- _Information given_

::::::

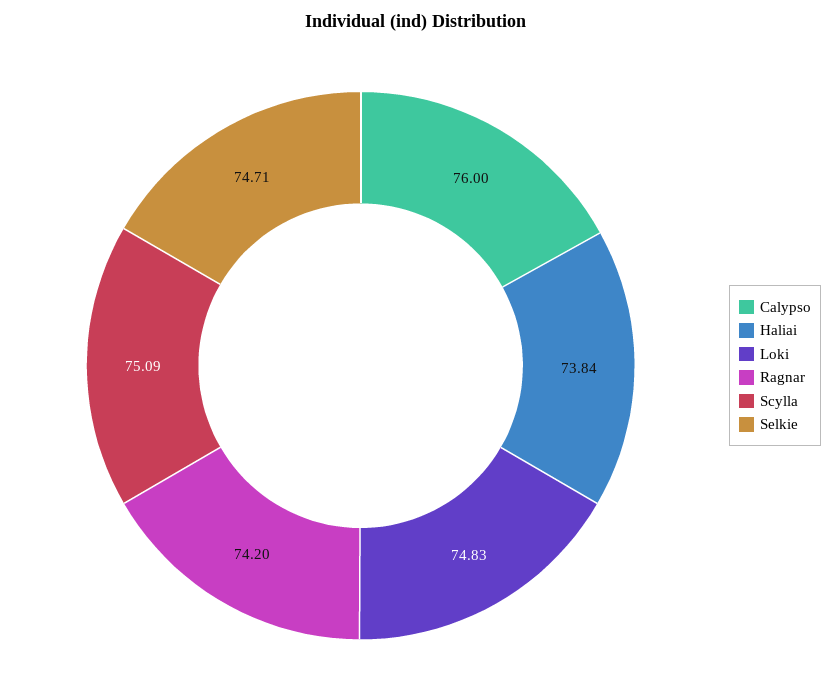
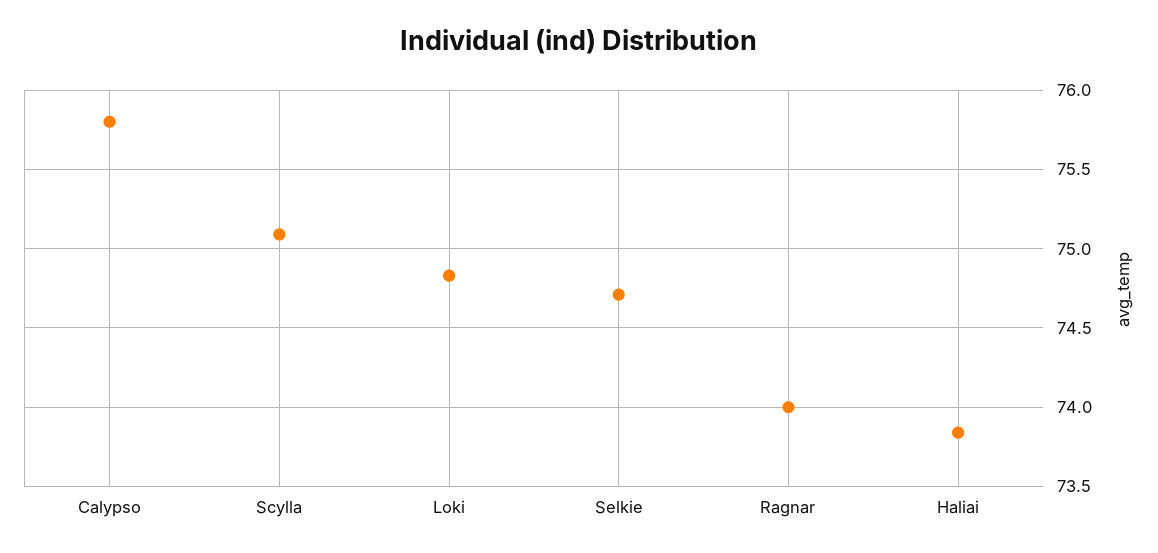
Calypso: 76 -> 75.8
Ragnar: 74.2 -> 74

::::::

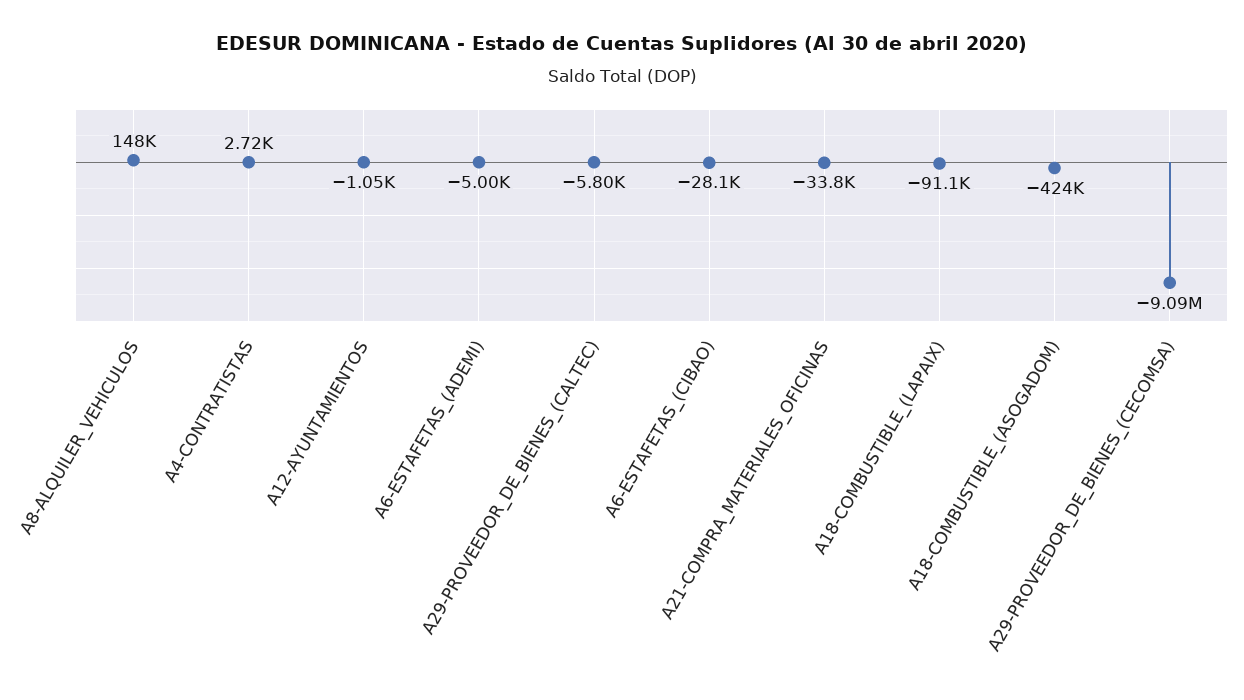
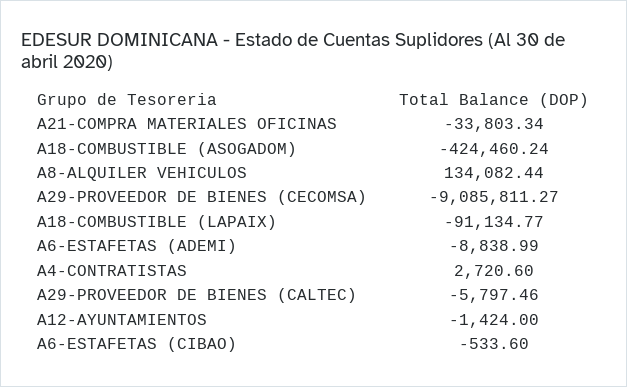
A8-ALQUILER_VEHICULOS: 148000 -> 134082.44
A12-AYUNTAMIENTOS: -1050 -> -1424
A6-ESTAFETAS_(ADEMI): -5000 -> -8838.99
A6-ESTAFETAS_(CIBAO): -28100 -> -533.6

::::::

- _Problem description_
Scan the lines above for "A8-ALQUILER_VEHICULOS: 148000 -> 134082.44" and for "A6-ESTAFETAS_(CIBAO): -28100 -> -533.6". Repeat exactly the line holding each of them and every line in between.

- _Task solution_
A8-ALQUILER_VEHICULOS: 148000 -> 134082.44
A12-AYUNTAMIENTOS: -1050 -> -1424
A6-ESTAFETAS_(ADEMI): -5000 -> -8838.99
A6-ESTAFETAS_(CIBAO): -28100 -> -533.6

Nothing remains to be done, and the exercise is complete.